## [Source data]
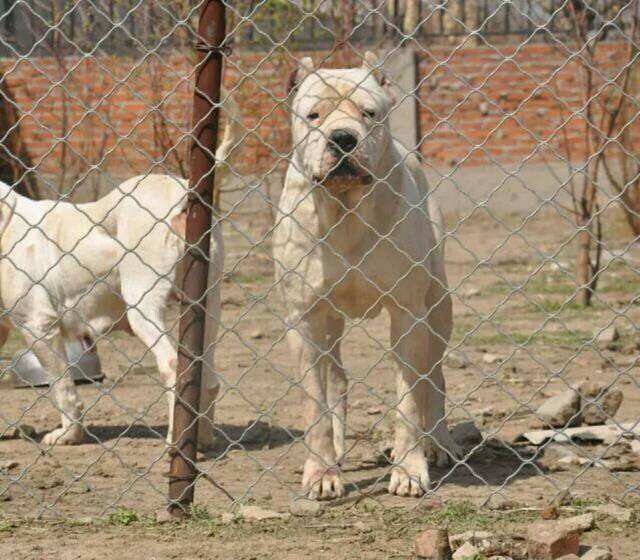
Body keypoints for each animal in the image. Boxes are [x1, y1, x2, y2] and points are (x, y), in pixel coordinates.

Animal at [0, 174, 225, 446]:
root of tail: (178, 188)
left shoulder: (39, 326)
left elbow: (62, 387)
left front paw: (68, 434)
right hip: (207, 306)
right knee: (209, 380)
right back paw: (201, 439)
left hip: (142, 305)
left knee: (172, 365)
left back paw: (176, 440)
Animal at [272, 52, 462, 498]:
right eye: (314, 115)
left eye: (369, 113)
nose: (343, 138)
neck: (345, 211)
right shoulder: (303, 319)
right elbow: (314, 404)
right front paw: (321, 473)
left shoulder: (409, 315)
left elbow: (409, 400)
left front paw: (409, 470)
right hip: (329, 324)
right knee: (335, 377)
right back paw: (339, 449)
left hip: (437, 309)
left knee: (435, 378)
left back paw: (438, 444)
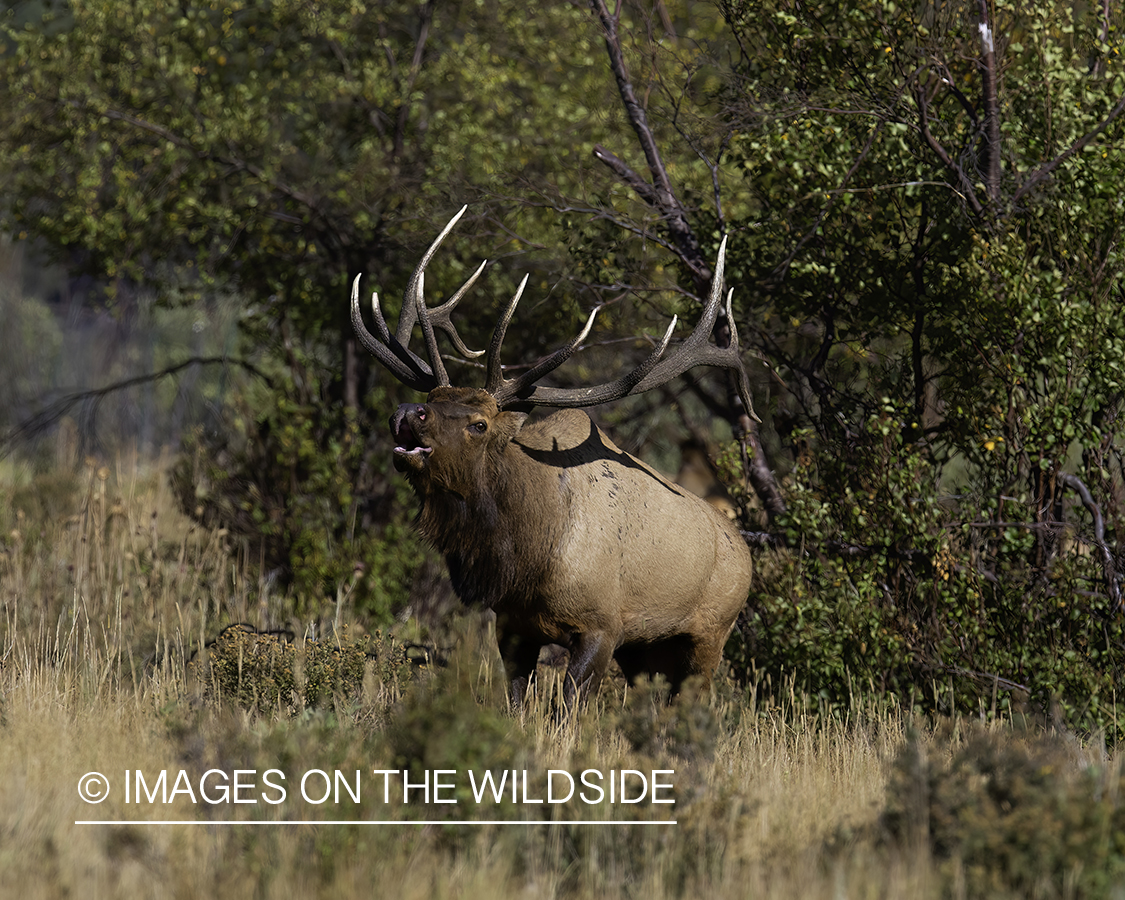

## [Aim of the exercise]
Your task is to print exactly the lines from the one containing "right front paw: (321, 473)" through the final line of the records above, with no pictures and nothing more.

## [Answer space]
right front paw: (321, 473)
left shoulder: (409, 315)
left elbow: (409, 400)
left front paw: (409, 470)
right hip: (329, 324)
right knee: (335, 377)
right back paw: (339, 449)
left hip: (437, 309)
left knee: (435, 378)
left back paw: (438, 444)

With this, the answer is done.